*** Opening of DATA RECORDS ***
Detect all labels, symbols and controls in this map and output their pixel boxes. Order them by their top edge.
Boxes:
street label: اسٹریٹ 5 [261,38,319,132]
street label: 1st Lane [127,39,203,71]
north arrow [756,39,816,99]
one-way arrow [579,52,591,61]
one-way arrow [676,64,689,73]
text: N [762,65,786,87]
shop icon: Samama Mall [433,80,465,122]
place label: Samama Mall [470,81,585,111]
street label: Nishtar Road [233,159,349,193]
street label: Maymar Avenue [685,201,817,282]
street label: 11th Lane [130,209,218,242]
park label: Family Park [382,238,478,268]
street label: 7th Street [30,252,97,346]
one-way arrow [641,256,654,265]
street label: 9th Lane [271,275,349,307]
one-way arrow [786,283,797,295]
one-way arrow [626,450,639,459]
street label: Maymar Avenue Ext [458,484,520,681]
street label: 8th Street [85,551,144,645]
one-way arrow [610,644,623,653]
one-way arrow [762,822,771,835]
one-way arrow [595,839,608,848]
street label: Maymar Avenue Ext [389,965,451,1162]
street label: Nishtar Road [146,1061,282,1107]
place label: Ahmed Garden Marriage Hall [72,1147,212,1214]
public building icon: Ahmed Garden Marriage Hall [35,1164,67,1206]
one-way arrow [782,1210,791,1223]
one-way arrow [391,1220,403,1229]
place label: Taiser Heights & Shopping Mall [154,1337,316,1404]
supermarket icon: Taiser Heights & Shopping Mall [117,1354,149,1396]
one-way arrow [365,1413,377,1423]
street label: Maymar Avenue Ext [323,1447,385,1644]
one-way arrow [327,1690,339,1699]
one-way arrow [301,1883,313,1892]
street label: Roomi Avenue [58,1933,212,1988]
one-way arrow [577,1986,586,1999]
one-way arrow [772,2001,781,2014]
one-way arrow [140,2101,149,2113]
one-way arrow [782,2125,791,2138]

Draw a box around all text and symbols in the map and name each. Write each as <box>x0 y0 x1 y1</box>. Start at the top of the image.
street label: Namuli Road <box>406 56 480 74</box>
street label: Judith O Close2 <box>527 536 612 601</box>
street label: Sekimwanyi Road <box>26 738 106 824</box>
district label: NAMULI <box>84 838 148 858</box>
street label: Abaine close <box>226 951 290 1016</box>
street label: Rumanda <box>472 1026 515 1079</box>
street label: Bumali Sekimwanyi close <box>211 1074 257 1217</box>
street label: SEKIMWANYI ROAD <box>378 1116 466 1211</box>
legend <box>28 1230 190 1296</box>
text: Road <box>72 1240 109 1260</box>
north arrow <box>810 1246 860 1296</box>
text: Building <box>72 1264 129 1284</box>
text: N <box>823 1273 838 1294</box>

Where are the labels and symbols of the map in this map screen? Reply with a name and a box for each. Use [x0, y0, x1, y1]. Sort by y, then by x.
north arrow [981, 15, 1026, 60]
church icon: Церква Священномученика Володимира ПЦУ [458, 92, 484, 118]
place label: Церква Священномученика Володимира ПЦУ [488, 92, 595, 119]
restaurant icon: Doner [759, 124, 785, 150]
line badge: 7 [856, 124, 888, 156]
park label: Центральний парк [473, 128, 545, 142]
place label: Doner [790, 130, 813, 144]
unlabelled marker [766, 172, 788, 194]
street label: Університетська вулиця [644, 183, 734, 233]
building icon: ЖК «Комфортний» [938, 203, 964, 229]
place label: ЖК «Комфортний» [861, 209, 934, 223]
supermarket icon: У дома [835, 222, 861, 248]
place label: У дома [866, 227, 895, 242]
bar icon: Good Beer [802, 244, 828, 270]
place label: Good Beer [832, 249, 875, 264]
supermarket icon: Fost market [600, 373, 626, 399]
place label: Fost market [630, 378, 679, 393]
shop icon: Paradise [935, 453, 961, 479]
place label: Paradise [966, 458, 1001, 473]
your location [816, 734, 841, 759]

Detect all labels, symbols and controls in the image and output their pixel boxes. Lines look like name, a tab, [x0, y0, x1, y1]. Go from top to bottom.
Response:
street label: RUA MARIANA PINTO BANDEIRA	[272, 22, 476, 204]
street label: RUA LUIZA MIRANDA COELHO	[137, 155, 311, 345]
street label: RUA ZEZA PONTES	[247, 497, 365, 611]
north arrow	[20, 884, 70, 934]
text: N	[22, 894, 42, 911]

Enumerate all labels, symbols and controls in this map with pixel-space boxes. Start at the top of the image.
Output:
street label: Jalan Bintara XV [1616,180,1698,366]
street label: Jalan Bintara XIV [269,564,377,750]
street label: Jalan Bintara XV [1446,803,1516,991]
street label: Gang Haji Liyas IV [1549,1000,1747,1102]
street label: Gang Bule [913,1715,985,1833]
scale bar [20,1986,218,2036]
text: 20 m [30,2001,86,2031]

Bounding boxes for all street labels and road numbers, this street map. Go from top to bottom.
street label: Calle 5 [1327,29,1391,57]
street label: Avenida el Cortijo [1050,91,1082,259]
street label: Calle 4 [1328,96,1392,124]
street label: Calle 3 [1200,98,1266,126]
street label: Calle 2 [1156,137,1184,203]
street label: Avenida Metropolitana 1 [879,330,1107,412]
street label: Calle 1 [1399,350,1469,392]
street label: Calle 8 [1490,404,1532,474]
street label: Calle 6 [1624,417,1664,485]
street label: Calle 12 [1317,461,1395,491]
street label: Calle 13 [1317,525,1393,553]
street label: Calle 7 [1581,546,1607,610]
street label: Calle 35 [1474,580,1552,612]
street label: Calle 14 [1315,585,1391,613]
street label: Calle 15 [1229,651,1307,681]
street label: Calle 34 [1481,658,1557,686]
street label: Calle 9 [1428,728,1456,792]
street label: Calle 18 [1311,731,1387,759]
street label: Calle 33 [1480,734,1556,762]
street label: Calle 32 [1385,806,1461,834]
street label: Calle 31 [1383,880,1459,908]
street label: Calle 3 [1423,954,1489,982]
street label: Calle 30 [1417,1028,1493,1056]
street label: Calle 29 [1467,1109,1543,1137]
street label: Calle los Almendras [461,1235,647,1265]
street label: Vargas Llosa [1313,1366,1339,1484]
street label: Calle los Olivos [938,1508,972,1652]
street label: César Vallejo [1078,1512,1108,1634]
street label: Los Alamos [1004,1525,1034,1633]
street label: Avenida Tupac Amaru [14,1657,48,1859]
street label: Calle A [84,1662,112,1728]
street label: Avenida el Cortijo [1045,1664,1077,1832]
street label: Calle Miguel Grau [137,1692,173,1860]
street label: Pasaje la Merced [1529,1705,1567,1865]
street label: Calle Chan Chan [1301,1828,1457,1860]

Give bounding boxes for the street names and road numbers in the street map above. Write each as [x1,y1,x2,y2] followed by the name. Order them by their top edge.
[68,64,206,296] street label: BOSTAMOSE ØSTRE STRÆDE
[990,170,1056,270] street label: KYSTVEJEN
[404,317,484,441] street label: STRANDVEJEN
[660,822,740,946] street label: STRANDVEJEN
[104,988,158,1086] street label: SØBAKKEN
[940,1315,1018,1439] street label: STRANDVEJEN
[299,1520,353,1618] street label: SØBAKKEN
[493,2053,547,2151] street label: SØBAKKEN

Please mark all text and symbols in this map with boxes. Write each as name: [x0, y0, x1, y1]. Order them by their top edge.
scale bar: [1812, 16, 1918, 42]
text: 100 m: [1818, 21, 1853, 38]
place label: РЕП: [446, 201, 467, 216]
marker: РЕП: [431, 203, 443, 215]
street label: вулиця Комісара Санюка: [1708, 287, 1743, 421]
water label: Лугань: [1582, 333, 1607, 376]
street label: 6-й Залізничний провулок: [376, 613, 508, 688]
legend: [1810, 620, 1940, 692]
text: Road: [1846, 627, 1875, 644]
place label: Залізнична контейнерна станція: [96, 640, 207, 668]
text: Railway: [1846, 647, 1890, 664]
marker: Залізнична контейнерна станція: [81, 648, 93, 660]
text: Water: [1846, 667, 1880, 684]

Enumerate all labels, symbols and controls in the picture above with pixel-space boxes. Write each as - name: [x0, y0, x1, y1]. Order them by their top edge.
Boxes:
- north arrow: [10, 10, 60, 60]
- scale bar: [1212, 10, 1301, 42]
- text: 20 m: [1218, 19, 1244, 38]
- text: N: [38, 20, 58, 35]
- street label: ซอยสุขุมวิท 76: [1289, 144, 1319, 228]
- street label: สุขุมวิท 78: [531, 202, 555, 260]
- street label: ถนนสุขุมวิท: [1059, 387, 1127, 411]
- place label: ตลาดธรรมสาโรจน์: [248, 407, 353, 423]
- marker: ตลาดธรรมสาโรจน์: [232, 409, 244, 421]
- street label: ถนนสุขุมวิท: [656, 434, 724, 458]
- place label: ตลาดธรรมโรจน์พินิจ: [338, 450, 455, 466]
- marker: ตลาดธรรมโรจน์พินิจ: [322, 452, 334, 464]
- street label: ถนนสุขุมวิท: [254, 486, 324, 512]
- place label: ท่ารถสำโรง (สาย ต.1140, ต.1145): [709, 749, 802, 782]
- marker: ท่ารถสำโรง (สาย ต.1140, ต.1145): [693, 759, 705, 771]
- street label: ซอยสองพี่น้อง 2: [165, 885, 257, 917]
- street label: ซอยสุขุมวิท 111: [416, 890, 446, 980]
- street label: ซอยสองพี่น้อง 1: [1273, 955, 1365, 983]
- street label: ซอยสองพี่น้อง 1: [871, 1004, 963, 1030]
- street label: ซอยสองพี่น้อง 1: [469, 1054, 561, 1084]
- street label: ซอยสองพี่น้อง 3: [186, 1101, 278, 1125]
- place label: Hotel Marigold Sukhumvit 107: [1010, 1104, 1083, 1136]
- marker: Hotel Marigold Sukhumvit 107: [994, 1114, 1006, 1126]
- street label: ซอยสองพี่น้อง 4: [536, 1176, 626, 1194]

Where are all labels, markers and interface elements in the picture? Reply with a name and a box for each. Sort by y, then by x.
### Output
*** Close of DATA RECORDS ***
WORK REQUIRED
Exactly one number is wanted in reply: the count of lines above that hold the string "space".

TASK RESULT
2